Despite achieving a fair amount of widespread recognition and acclaim, Darren Aronofsky is not what you would call a mainstream director. He’s shown several times in the past that he’s not willing to flinch from his dramatic vision for a film, four quadrant appeal be damned (Requiem for a Dream, anyone?). The thing is though, none of those previous films needed a cheque as big as the one Paramount wrote for his latest film, the Biblical Flood epic Noah.
And when those many dollar signs are involved, you can expect that the studio will want to protect its investment by making it as palatable to as many potential viewers as possible. Problem is, Aronofsky isn’t playing along.
According to reports from THR, the studio recently hosted test screenings to make sure that the heavily effects driven, $130 million film would go down well enough with cinemagoers – particularly religious cinemagoers, based on its subject matter – to be able to recoup its cost. Those screenings were broken down into three very specific focus groups, namely a largely Christian audience in Arizona, a largely Jewish audience in New York, and then a “general public” audience in Orange County.
Unfortunately, multiple sources indicate that despite the usual box-office bait all-star cast of Russell Crowe (as the titular Biblical character), Jennifer Connelly, Anthony Hopkins, Emma Watson, Ray Winstone and others, all the screenings produced “worrisome results”. Maybe it was the 11-foot tall angel-like beings known as Watchers, or the fully digitally rendered fantastical, made-up animals that threw audiences for a loop? Whether it was Aronofsky’s not-quite Sunday School approach to the tale – apparently the film features a third act that’s different from the traditionally, not quite exciting conclusion of Noah and his family just surviving the flood and finding land – or something else entirely that’s putting audiences off it, the fact remains that Paramount drastically want some changes made.
And Aronofsky, is apparently just ignoring all the screams and pleas coming his way. According to one source with ties to the project, “Darren is not made for studio films.
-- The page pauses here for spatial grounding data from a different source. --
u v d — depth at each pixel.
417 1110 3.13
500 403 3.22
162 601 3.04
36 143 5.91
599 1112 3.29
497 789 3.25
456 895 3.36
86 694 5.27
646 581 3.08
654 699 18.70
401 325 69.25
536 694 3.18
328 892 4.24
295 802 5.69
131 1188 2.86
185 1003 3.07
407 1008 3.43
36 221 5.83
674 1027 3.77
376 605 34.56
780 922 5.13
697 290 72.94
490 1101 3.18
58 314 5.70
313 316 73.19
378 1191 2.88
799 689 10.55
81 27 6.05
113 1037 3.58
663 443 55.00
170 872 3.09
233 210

He’s very dismissive. He doesn’t care about [Paramount’s] opinion.”
Writer Brian Godawa hasn’t seen the current cut of the film, but he managed to get hold of the script last year, and posted his thoughts on it, saying that Noah will be “an uninteresting and unbiblical waste of a hundred and fifty million dollars that will ruin for decades the possibility of making a really great and entertaining movie of this Bible hero.”
Paramount Vice Chairman Rob Moore is a bit more optimistic about it, saying that despite the current tussle between Aronofsky and the studio, the film is just going through a “normal review process” and that the final cut will simply be “one version of the movie that Darren is overseeing.” He added that he knew that Aronofsky “definitely wants some level of independence, [but] he also wants a hit movie.”
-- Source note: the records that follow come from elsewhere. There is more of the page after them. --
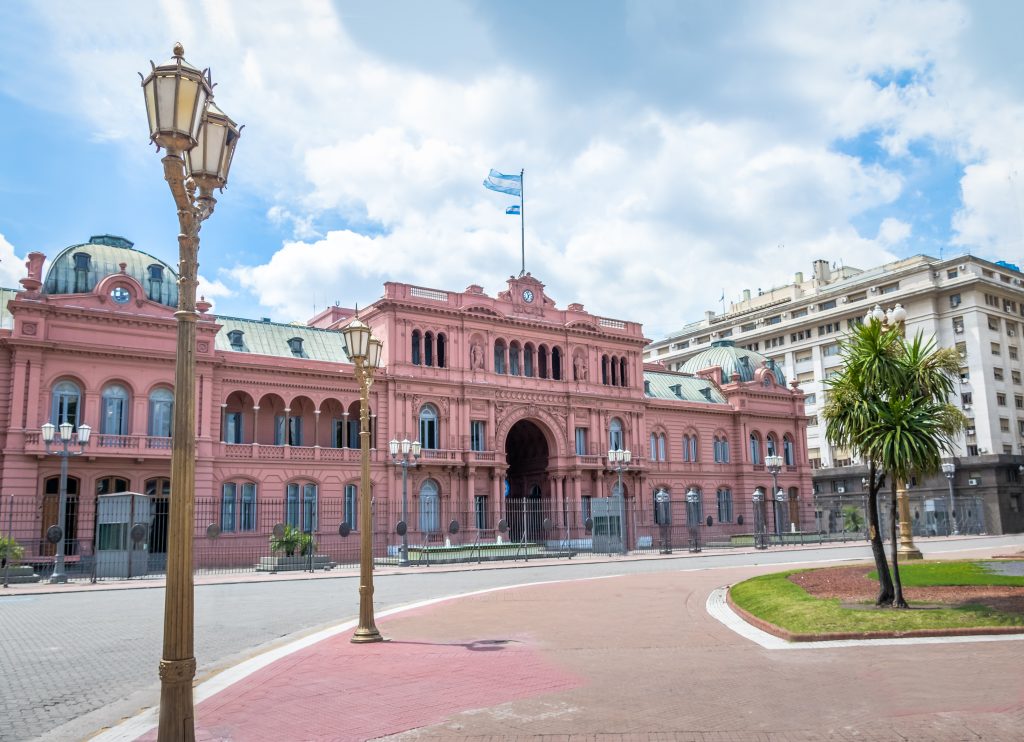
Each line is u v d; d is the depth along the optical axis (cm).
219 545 5425
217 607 2823
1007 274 11219
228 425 5909
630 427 7762
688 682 1426
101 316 5138
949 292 10756
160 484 5288
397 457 5334
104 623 2408
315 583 3891
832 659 1591
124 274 5281
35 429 4819
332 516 5991
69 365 5031
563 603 2752
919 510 10012
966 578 2686
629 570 4484
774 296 14250
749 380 9344
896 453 2070
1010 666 1454
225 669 1662
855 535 8081
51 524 4906
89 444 4962
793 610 2127
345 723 1218
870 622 1909
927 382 2373
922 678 1384
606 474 7519
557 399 7262
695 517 8300
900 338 2520
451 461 6456
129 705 1380
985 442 10162
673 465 8269
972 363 10431
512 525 7562
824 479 11075
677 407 8394
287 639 2083
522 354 7169
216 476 5547
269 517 5731
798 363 12625
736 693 1329
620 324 7938
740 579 3509
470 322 6812
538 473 7488
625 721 1182
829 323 12175
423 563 5197
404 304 6462
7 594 3438
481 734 1138
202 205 1019
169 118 927
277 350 6250
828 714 1179
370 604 2002
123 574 4334
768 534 7431
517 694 1374
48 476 4916
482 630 2138
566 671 1559
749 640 1878
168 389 5406
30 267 5044
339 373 6188
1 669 1691
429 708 1295
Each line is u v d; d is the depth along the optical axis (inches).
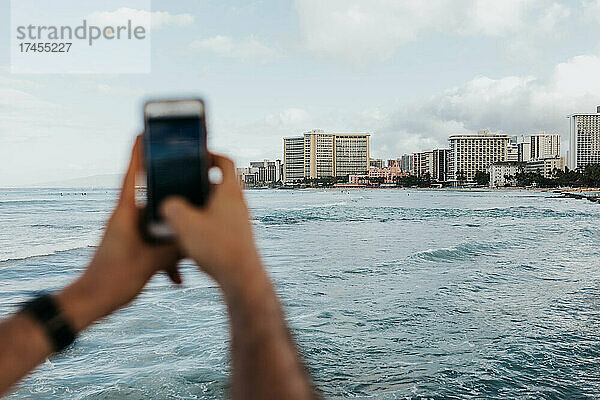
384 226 1582.2
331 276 662.5
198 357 330.0
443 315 457.7
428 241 1139.3
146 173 20.3
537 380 308.5
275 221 1769.2
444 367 326.6
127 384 287.0
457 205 3097.9
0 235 1195.9
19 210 2237.9
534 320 445.1
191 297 479.8
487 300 523.2
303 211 2349.9
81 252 877.2
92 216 1841.8
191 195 19.8
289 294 542.3
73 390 278.4
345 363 329.4
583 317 455.8
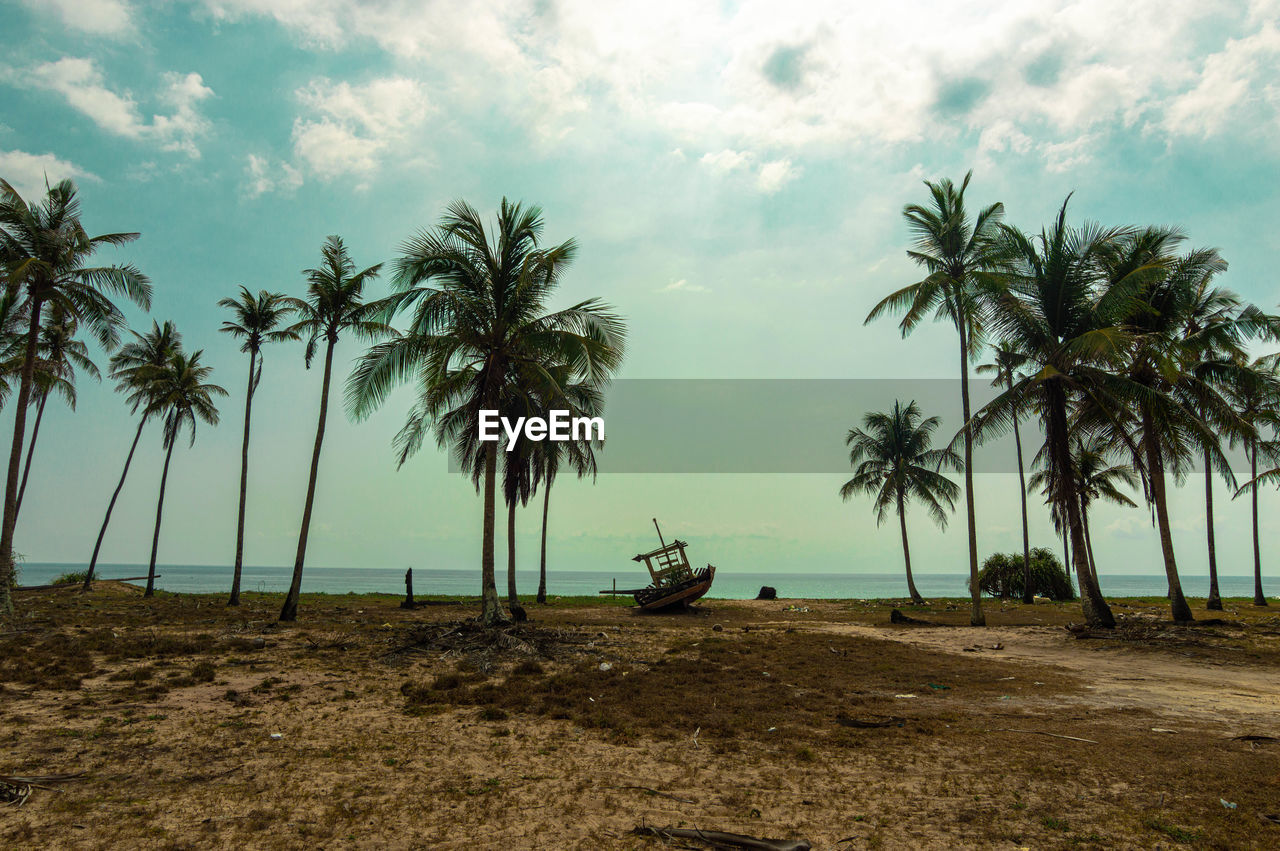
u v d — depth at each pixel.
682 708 9.52
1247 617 24.64
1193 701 10.09
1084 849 4.93
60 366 27.94
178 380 31.33
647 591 29.17
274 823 5.32
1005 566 40.94
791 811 5.73
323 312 22.59
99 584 34.47
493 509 16.97
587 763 7.07
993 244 21.48
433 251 16.77
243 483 27.53
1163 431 19.42
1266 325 22.11
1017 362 21.72
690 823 5.48
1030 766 6.84
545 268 17.41
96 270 20.28
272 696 9.84
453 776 6.59
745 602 36.69
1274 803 5.77
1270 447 29.67
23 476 29.80
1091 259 19.98
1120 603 35.53
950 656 14.88
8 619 18.38
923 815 5.61
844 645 16.55
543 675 12.11
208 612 23.33
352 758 7.06
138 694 9.55
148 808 5.53
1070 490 19.83
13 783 5.84
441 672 12.27
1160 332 20.47
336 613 24.12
With that in mind the studio expected some complications, which is why they “allowed for a very long postproduction period, which allowed for a lot of test screenings,” and the “bottom line” is that “[they’re] getting to a very good place, and [they’re] getting there with Darren.”
Now it’s just left to find out if audiences will join them as well. We’ll find that out when Noah sets sail in cinemas on March 28, 2014.